# [Description of the task]
Each line of the data should be repeated precisely.

# [Task input]

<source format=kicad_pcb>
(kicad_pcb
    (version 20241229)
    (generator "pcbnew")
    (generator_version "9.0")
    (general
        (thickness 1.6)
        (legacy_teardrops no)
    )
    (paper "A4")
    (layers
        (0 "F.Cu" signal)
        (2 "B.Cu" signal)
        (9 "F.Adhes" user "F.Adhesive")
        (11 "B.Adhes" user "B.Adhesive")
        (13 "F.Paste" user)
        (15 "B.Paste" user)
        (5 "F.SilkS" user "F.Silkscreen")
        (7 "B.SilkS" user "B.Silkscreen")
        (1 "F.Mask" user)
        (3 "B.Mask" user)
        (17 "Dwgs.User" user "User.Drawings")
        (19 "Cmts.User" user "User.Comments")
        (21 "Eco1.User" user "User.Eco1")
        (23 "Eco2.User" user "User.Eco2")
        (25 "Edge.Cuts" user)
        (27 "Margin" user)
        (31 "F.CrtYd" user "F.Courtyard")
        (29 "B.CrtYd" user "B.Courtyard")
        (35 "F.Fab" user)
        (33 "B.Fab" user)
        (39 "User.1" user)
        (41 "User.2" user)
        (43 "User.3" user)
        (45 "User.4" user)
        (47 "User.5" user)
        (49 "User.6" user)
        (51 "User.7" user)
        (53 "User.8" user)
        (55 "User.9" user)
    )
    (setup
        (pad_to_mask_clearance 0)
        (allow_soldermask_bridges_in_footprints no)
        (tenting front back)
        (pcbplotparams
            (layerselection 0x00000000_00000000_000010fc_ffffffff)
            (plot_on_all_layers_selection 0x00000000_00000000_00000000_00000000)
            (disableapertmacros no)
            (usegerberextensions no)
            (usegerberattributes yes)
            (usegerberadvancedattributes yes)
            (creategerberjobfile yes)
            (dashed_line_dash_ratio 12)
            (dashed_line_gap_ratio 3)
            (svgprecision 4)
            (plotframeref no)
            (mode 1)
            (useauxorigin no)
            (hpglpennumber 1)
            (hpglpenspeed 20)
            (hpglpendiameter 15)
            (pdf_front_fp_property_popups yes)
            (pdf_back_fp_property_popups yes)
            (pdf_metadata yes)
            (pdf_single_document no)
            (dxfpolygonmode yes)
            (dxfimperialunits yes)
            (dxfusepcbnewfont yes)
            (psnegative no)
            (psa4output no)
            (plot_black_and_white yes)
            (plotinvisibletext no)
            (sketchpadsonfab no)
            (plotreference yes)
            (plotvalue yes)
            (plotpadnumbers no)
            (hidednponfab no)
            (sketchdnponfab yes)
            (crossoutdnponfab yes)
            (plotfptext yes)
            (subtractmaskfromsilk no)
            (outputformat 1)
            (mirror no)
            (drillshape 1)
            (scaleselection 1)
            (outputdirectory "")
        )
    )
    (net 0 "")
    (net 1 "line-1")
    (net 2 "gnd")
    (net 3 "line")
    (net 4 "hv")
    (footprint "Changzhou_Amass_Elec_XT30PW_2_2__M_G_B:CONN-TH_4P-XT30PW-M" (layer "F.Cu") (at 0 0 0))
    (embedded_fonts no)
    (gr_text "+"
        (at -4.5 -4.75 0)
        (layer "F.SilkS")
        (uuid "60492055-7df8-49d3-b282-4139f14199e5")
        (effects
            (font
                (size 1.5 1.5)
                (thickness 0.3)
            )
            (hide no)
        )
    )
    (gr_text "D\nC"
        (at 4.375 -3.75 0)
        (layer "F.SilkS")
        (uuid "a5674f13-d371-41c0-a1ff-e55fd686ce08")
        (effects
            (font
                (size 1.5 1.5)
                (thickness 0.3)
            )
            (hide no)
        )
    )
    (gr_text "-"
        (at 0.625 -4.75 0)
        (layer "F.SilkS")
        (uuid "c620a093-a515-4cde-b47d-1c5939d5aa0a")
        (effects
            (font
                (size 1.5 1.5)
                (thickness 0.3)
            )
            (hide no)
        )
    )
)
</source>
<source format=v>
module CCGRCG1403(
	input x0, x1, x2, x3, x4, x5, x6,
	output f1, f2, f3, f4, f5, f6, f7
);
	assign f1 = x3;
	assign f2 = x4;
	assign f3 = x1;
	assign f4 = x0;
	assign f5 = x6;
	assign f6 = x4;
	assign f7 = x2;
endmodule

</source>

# [Written solution]
<source format=kicad_pcb>
(kicad_pcb
    (version 20241229)
    (generator "pcbnew")
    (generator_version "9.0")
    (general
        (thickness 1.6)
        (legacy_teardrops no)
    )
    (paper "A4")
    (layers
        (0 "F.Cu" signal)
        (2 "B.Cu" signal)
        (9 "F.Adhes" user "F.Adhesive")
        (11 "B.Adhes" user "B.Adhesive")
        (13 "F.Paste" user)
        (15 "B.Paste" user)
        (5 "F.SilkS" user "F.Silkscreen")
        (7 "B.SilkS" user "B.Silkscreen")
        (1 "F.Mask" user)
        (3 "B.Mask" user)
        (17 "Dwgs.User" user "User.Drawings")
        (19 "Cmts.User" user "User.Comments")
        (21 "Eco1.User" user "User.Eco1")
        (23 "Eco2.User" user "User.Eco2")
        (25 "Edge.Cuts" user)
        (27 "Margin" user)
        (31 "F.CrtYd" user "F.Courtyard")
        (29 "B.CrtYd" user "B.Courtyard")
        (35 "F.Fab" user)
        (33 "B.Fab" user)
        (39 "User.1" user)
        (41 "User.2" user)
        (43 "User.3" user)
        (45 "User.4" user)
        (47 "User.5" user)
        (49 "User.6" user)
        (51 "User.7" user)
        (53 "User.8" user)
        (55 "User.9" user)
    )
    (setup
        (pad_to_mask_clearance 0)
        (allow_soldermask_bridges_in_footprints no)
        (tenting front back)
        (pcbplotparams
            (layerselection 0x00000000_00000000_000010fc_ffffffff)
            (plot_on_all_layers_selection 0x00000000_00000000_00000000_00000000)
            (disableapertmacros no)
            (usegerberextensions no)
            (usegerberattributes yes)
            (usegerberadvancedattributes yes)
            (creategerberjobfile yes)
            (dashed_line_dash_ratio 12)
            (dashed_line_gap_ratio 3)
            (svgprecision 4)
            (plotframeref no)
            (mode 1)
            (useauxorigin no)
            (hpglpennumber 1)
            (hpglpenspeed 20)
            (hpglpendiameter 15)
            (pdf_front_fp_property_popups yes)
            (pdf_back_fp_property_popups yes)
            (pdf_metadata yes)
            (pdf_single_document no)
            (dxfpolygonmode yes)
            (dxfimperialunits yes)
            (dxfusepcbnewfont yes)
            (psnegative no)
            (psa4output no)
            (plot_black_and_white yes)
            (plotinvisibletext no)
            (sketchpadsonfab no)
            (plotreference yes)
            (plotvalue yes)
            (plotpadnumbers no)
            (hidednponfab no)
            (sketchdnponfab yes)
            (crossoutdnponfab yes)
            (plotfptext yes)
            (subtractmaskfromsilk no)
            (outputformat 1)
            (mirror no)
            (drillshape 1)
            (scaleselection 1)
            (outputdirectory "")
        )
    )
    (net 0 "")
    (net 1 "line-1")
    (net 2 "gnd")
    (net 3 "line")
    (net 4 "hv")
    (footprint "Changzhou_Amass_Elec_XT30PW_2_2__M_G_B:CONN-TH_4P-XT30PW-M" (layer "F.Cu") (at 0 0 0))
    (embedded_fonts no)
    (gr_text "+"
        (at -4.5 -4.75 0)
        (layer "F.SilkS")
        (uuid "60492055-7df8-49d3-b282-4139f14199e5")
        (effects
            (font
                (size 1.5 1.5)
                (thickness 0.3)
            )
            (hide no)
        )
    )
    (gr_text "D\nC"
        (at 4.375 -3.75 0)
        (layer "F.SilkS")
        (uuid "a5674f13-d371-41c0-a1ff-e55fd686ce08")
        (effects
            (font
                (size 1.5 1.5)
                (thickness 0.3)
            )
            (hide no)
        )
    )
    (gr_text "-"
        (at 0.625 -4.75 0)
        (layer "F.SilkS")
        (uuid "c620a093-a515-4cde-b47d-1c5939d5aa0a")
        (effects
            (font
                (size 1.5 1.5)
                (thickness 0.3)
            )
            (hide no)
        )
    )
)
</source>
<source format=v>
module CCGRCG1403(
	input x0, x1, x2, x3, x4, x5, x6,
	output f1, f2, f3, f4, f5, f6, f7
);
	assign f1 = x3;
	assign f2 = x4;
	assign f3 = x1;
	assign f4 = x0;
	assign f5 = x6;
	assign f6 = x4;
	assign f7 = x2;
endmodule

</source>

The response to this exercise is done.